Luxe, à quelle génération s’adresser ?
Les chiffres d’affaires du secteur du luxe au premier semestre confirment le ralentissement déjà observé l’année dernière, sur fond d’incertitudes économiques et géopolitiques, et montrent de grandes disparités entre les maisons.
Trois exemples illustrent parfaitement la situation :
- Le chiffre d'affaires d'Hermès progresse de 12 % (et même 15 % à taux constants).
- LVMH est quasi stable avec une légère hausse de 2 %.
- Kering enregistre une baisse de 11 %.
Plusieurs facteurs distinguent ces trois entités, notamment leur cible générationnelle, qui peut significativement impacter le chiffre d’affaires en période de contraction économique. En effet, plus la clientèle ciblée est jeune, plus elle réduit ses dépenses en cas de crise, car son niveau de vie est davantage contraint par des dépenses obligatoires.
1. Le niveau de vie suit la courbe des âges
Voici le niveau de vie médian par tranche d’âge, constaté par l’INSEE en 2022 :
- 18-29 ans : 23,6k€
- 30-39 ans : 25,1k€
- 40-49 ans : 25,4k€
- 50-64 ans : 27,2k€
- 65-74 ans : 24,6k€
- +75 ans : 23,2k€
Aussi, miser entièrement sur la génération Z semble prématuré, d’autant plus que, hormis en Afrique, les populations sont en décroissance et vieillissantes, y compris en Chine où la population a entamé une décroissance vertigineuse.
Partout dans le monde, les courbes des salaires et des dépenses se superposent. Ignorer cette réalité peut entraîner des déconvenues, comme celles que Gucci connaît et qu’Hermès semble avoir évitées.
Les particularités générationnelles, souvent mises en avant, masquent les conditions socio-économiques, les préférences individuelles liées à l’âge, ainsi que les particularités culturelles et géographiques.
Ceci explique les grandes disparités de comportement observées au sein des générations comme la génération Z, qui par exemple, serait la plus sensible au développement durable tout en assurant le succès fulgurant de la fast fashion.

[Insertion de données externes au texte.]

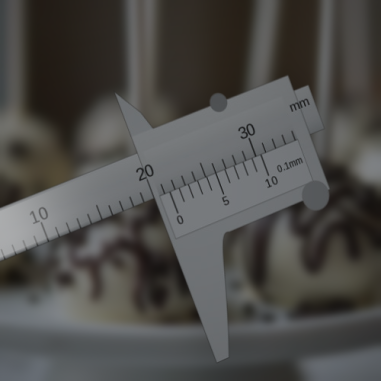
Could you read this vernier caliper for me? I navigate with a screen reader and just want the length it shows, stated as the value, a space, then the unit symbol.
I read 21.5 mm
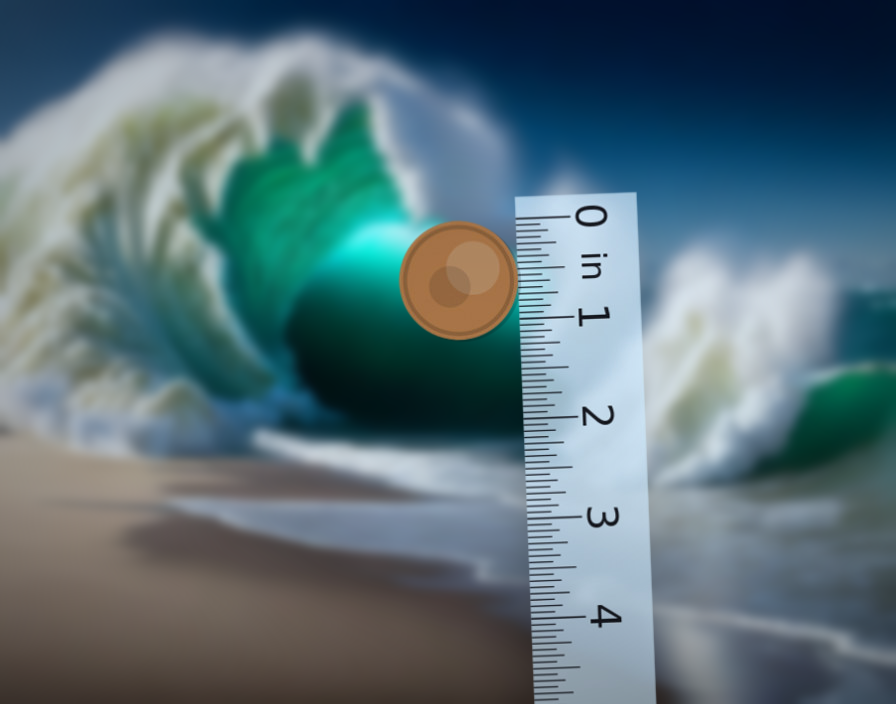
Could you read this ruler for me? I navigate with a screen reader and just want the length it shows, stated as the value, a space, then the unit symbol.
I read 1.1875 in
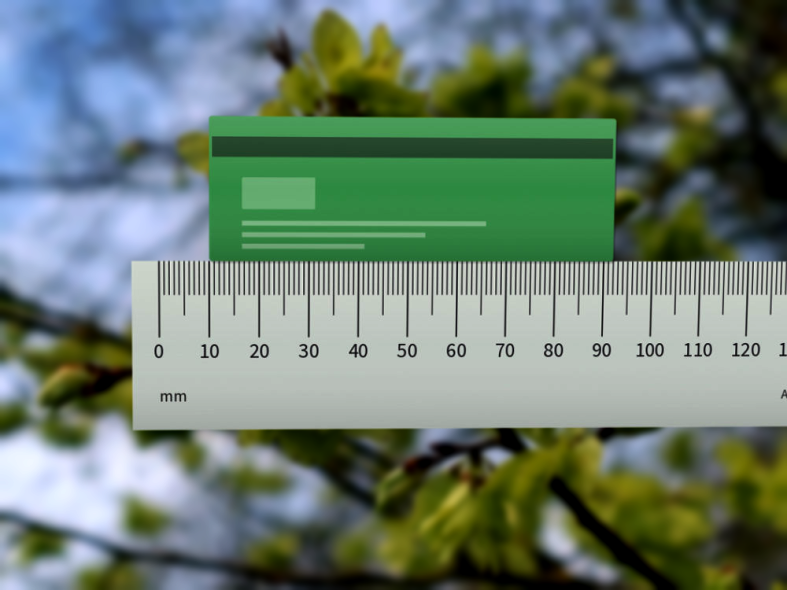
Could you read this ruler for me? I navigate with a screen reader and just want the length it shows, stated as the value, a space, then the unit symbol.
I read 82 mm
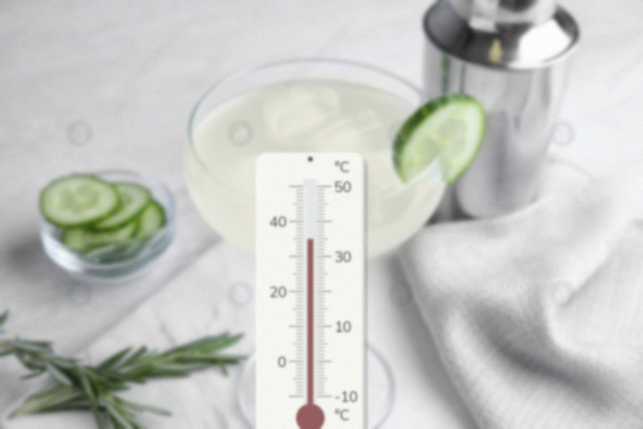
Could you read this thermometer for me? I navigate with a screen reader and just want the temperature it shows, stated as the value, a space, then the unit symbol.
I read 35 °C
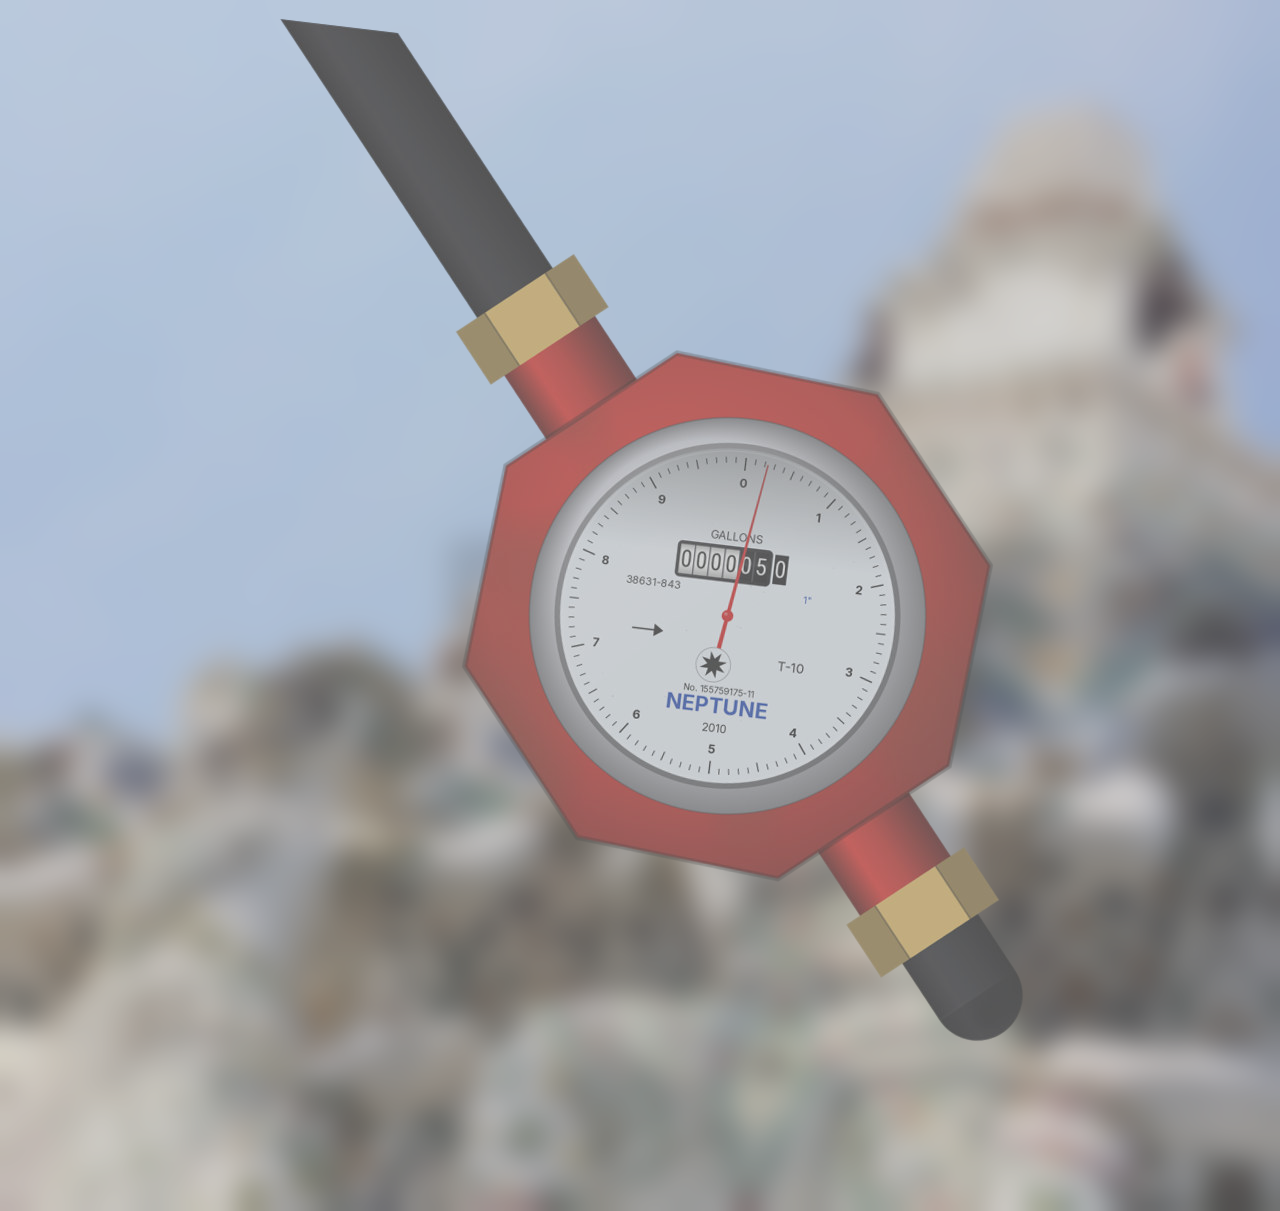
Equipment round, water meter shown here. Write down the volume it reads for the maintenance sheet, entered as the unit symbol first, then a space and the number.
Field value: gal 50.2
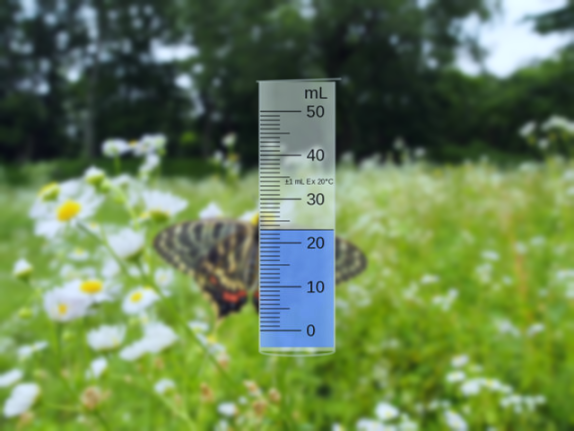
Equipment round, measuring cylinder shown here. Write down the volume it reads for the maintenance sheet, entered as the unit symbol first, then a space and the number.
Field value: mL 23
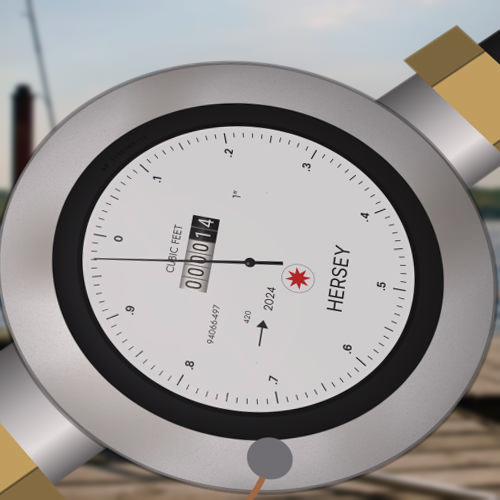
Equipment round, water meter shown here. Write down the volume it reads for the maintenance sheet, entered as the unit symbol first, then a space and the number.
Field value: ft³ 13.97
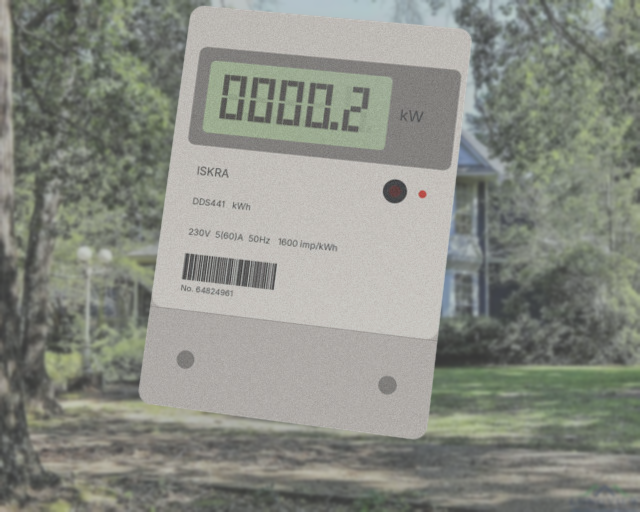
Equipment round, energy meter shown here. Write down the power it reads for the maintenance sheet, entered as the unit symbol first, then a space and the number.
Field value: kW 0.2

2. La génération : plus un concept marketing qu’une réalité scientifique
Par exemple, lorsqu’on parle de la génération Y / Millenials / Digital Natives, il est difficile de définir précisément leurs dates de naissance.
Dans leur livre "Generations" paru en 1991, où le terme "Millennial" apparaît pour la première fois, William Strauss et Neil Howe parlent des personnes nées entre 1981 et 1996.
Selon la Harvard Business Review, ils seraient nés entre 1984 et 1996. Selon Statistique Canada, la génération Y s’étendrait de 1972 à 1992. Pour l’APEC, entre 1989 et 1999, etc.
Ainsi, le concept de génération, loin d’être performatif, est une segmentation imparfaite dont les fluctuations temporelles révèlent la faiblesse.
En conclusion, il est essentiel pour les marques de luxe de prendre en compte, un peu moins les spécificités générationnelles qui restent théoriques, et davantage les réalités économiques et sociales concrètes, afin de cibler efficacement leur clientèle et d’assurer une croissance durable.